LIHTC Opportunities for Community Banks
Less competitive markets can boost returns for community banks. Specialized lending refers to customized financing tailored to specific industries, asset classes, or complex business transactions. Unlike standard commercial loans that rely on simple financial ratios, specialized lending requires expertise to evaluate unique collateral and cash flow structures. There are some specialized lending opportunities that fit well within the community bank model and expertise. We work with half a dozen community banks that fund Low-Income Housing Tax Credit (LIHTC) projects, and these loans have minimal risk, acceptable credit spreads, high fee income, and above average ROE.
LIHTC Projects
All 50 states, Washington, D.C., Puerto Rico, and the U.S. Virgin Islands offer LIHTC projects.
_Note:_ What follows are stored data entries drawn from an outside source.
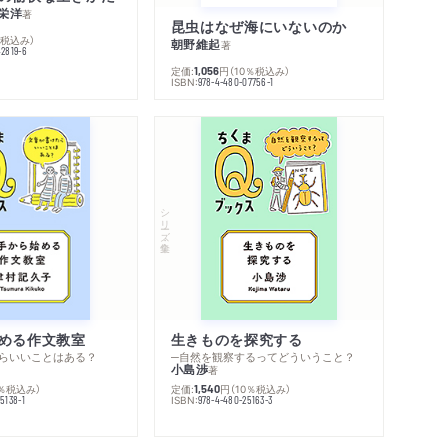
栄洋
著
昆虫はなぜ海にいないのか
％税込み）
朝野維起
著
42819-6
定価:
円
（10％税込み）
1,056
ISBN:
978-4-480-07756-1
シリーズ・全集
める作文教室
生きものを探究する
らいいことはある？
─自然を観察するってどういうこと？
小島渉
著
0％税込み）
定価:
円
（10％税込み）
1,540
ISBN:
5138-1
978-4-480-25163-3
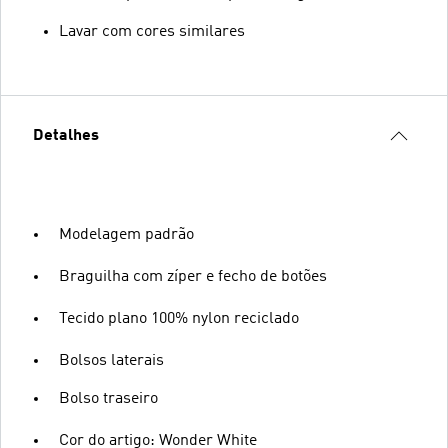
Lavar com cores similares
Detalhes
Modelagem padrão
Braguilha com zíper e fecho de botões
Tecido plano 100% nylon reciclado
Bolsos laterais
Bolso traseiro
Cor do artigo: Wonder White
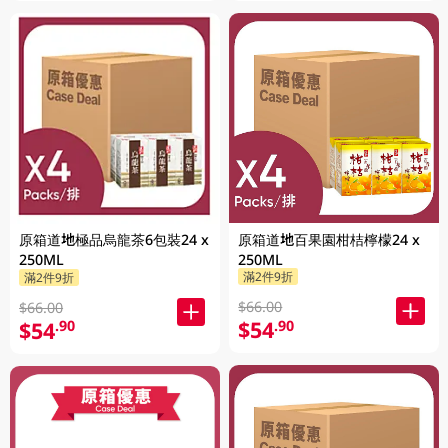
原箱道地百果園柑桔檸檬24 x
原箱道地極品烏龍茶6包裝24 x
250ML
250ML
滿2件9折
滿2件9折
$66.00
$66.00
$54
.90
$54
.90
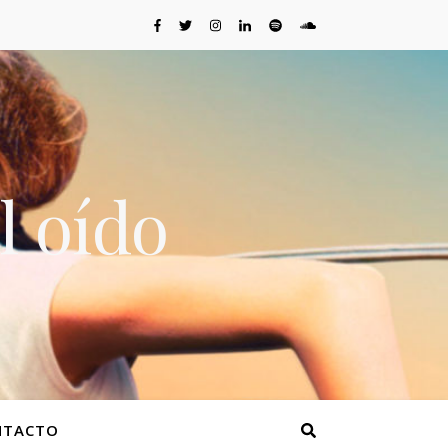
l oído
NTACTO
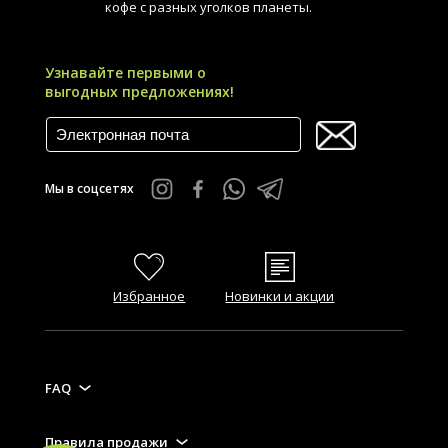
кофе с разных уголков планеты.
Узнавайте первыми о
выгодных предложениях!
Мы в соцсетях
Избранное
Новинки и акции
FAQ
Правила продажи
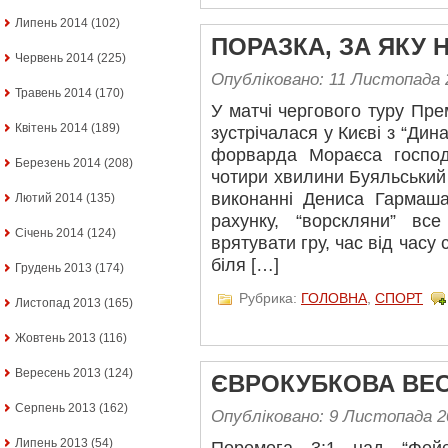
Липень 2014
(102)
ПОРАЗКА, ЗА ЯКУ
Червень 2014
(225)
Опубліковано: 11 Листопада 
Травень 2014
(170)
У матчі чергового туру Пре
Квітень 2014
(189)
зустрічалася у Києві з “Дин
форварда Мораєса господ
Березень 2014
(208)
чотири хвилини Буяльський
виконанні Дениса Гармаша
Лютий 2014
(135)
рахунку, “ворскляни” в
Січень 2014
(124)
врятувати гру, час від час
біля […]
Грудень 2013
(174)
Рубрика:
ГОЛОВНА
,
СПОРТ
Листопад 2013
(165)
Жовтень 2013
(116)
Вересень 2013
(124)
ЄВРОКУБКОВА ВЕС
Серпень 2013
(162)
Опубліковано: 9 Листопада 2
Липень 2013
(54)
Перемога 3:1 над “Фейє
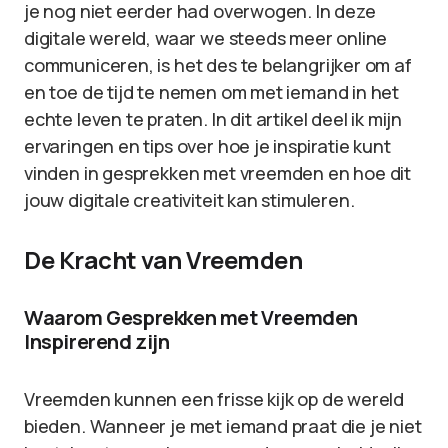
je nog niet eerder had overwogen. In deze
digitale wereld, waar we steeds meer online
communiceren, is het des te belangrijker om af
en toe de tijd te nemen om met iemand in het
echte leven te praten. In dit artikel deel ik mijn
ervaringen en tips over hoe je inspiratie kunt
vinden in gesprekken met vreemden en hoe dit
jouw digitale creativiteit kan stimuleren.
De Kracht van Vreemden
Waarom Gesprekken met Vreemden
Inspirerend zijn
Vreemden kunnen een frisse kijk op de wereld
bieden. Wanneer je met iemand praat die je niet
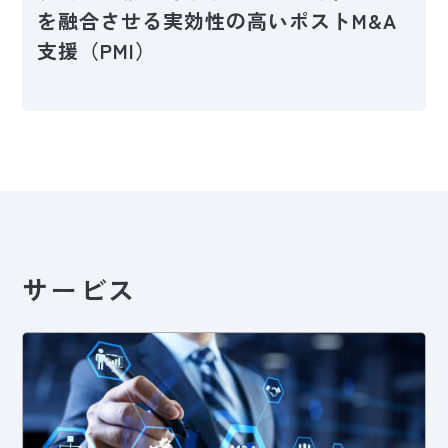
を融合させる実効性の高いポストM&A
支援（PMI）
サービス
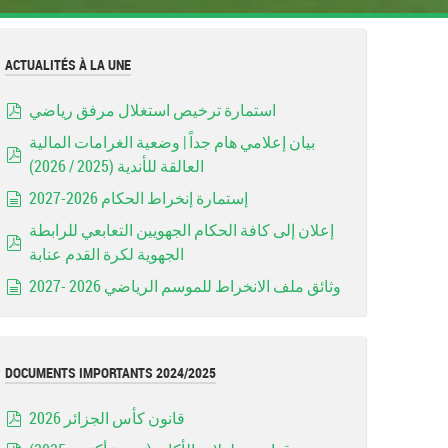
ACTUALITÉS À LA UNE
استمارة ترخيص استغلال مرفق رياضي
pdf
بيان إعلامي هام جداً | وضعية الغرامات المالية
العالقة للأندية (2025 / 2026)
pdf
إستمارة إنخراط الحكام 2026-2027
document
إعلان إلى كافة الحكام الجهويين التعابعي للرابطة
الجهوية لكرة القدم عنابة
pdf
وثائق ملف الانخراط للموسم الرياضي 2026 -2027
document
DOCUMENTS IMPORTANTS 2024/2025
قانون كأس الجزائر 2026
pdf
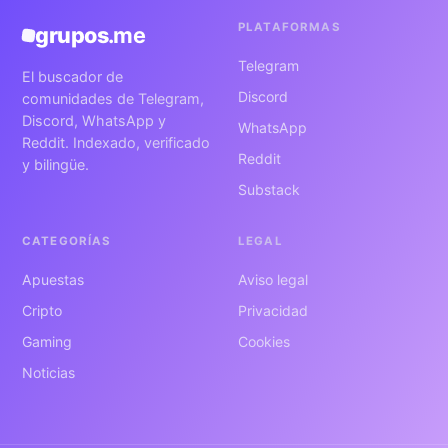
PLATAFORMAS
grupos
.me
Telegram
El buscador de
Discord
comunidades de Telegram,
Discord, WhatsApp y
WhatsApp
Reddit. Indexado, verificado
Reddit
y bilingüe.
Substack
CATEGORÍAS
LEGAL
Apuestas
Aviso legal
Cripto
Privacidad
Gaming
Cookies
Noticias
LIHTC is a federal program authorized under Section 42 of the Internal Revenue Code, and the federal government allocates tax credit authority to every state annually based on population. Each state administers these federal credits through its own designated housing finance agency. While every state participates in the federal program, there are major differences in how each state layers their own resources on top of it. To combat high development costs and fill remaining financing gaps, at least 32 states and Washington, D.C., have enacted their own state LIHTC programs that provide separate state-level tax credits on top of the federal ones.

Benefits of LIHTC Lending
LIHTC is a public-private partnership that may allow community banks to de-risk commercial real estate portfolios while directly lowering their federal tax liabilities. But there are other benefits as follows:
- Fulfill regulatory CRA expectations.
- Generate predictable financial and tax benefits. The senior financing offers highly predictable, risk-adjusted yields that outperform many CRE categories.
- Low default rates. The affordable housing sector historically features one of the lowest default and foreclosure rates in the real estate industry. By formula, rents are set below market causing more demand than supply. This creates a backlog of renters keeping vacancy rates near zero. In addition, borrowers want to protect the tax credits and will often be more likely to provide additional cash flow to the bank to prevent or cure any delinquencies.
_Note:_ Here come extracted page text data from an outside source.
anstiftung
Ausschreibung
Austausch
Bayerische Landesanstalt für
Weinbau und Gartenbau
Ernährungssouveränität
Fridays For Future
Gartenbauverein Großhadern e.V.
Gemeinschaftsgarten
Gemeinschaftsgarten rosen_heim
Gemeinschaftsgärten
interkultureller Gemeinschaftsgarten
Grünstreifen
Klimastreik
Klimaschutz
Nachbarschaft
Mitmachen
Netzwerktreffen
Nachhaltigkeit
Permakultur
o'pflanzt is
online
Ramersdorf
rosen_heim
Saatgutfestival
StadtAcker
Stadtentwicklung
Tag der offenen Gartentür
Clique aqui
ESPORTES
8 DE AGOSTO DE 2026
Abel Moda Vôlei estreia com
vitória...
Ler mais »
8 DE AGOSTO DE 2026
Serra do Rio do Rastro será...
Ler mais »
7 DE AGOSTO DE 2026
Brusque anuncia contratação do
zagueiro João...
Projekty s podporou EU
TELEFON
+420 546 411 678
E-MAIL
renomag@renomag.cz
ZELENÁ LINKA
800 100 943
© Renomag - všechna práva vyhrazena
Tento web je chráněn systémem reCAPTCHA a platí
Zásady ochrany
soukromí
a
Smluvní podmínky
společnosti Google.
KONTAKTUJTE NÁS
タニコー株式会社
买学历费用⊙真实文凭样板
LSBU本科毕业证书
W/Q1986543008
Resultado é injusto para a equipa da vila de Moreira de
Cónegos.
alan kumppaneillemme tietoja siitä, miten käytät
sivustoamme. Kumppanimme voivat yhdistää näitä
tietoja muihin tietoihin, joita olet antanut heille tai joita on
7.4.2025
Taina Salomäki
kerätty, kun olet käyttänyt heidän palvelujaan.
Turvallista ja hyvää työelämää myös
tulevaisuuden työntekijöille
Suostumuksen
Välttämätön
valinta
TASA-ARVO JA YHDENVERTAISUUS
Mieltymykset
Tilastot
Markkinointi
- Expanding business and community footprint. Community banks can deepen relationships with local developers, establish relationships with municipal agencies and Community Development Financial institutions, invest in local infrastructure, and help gentrify local neighborhoods.
- Enhanced return for smaller loans (generally under $20mm). For smaller loans where the competition is less intense, we see banks pricing credit at SOFR plus 2.25% to 2.75% (pre-tax adjusted). Hedge fees are between 2.0% to 2.70% of the loan amount, and loan origination fees are 12.5 to 50 bps. These loans result in a RAROC of 20% to 30% depending on loan size, cost-of-funding, and efficiency ratios. Smart banks also ask, and usually get, the reserve accounts for replacement equipment as deposits thereby boosting RAROC by 200%+ for the deposit side, creating an average relationship RAROC closer to 30%.

Case Study
On a recent deal we helped our partner bank close a $3mm LIHTC loan on a $6.3mm project, 24-month construction followed by 15-year term loan. Pricing was SOFR plus 2.40% (pre-tax adjustment) with a 50bps loan origination fee and 2.6% hedge fee, for a RAROC of 24.5%. The required length of funded permanent debt is determined by equity investor mandates and federal compliance windows, which universally dictate a minimum loan term of 15 years. While the loan is typically amortized over a longer 30-to-40-year window. The bank used our ARC program to convert the fixed rate debt to the borrower to an adjustable rate on its balance sheet with a four-page Rate Conversion Agreement, no derivative for the bank, and single billing statement to the borrower. The permanent financing was locked at the inception of construction with a 24-month forward – a single close, construction through perm structure. The banks that we work with favor the ARC program for its simplicity, and when applied to LIHTC deals this program allows community banks to compete against national banks, but competition thins out for smaller deals (generally below $20mm in size, and certainly below $10mm). The ARC program also allows our lending partners to generate substantial hedge fee income.
Putting This Into Action
The ability to offer banking products and services that avoid competition is an effective way to enhance returns for a community bank. Senior funded LIHTC loans require a few minor adjustments to a standard community bank loan and result in a specialized lending product that generates above industry average RAROC. Community that can offer construction through perm, a hedge to accommodate at least 15-year terms, amortize over a longer period (30-40years), and ability to price on a tax-exempt basis can take advantage of superior returns on LIHTC financing.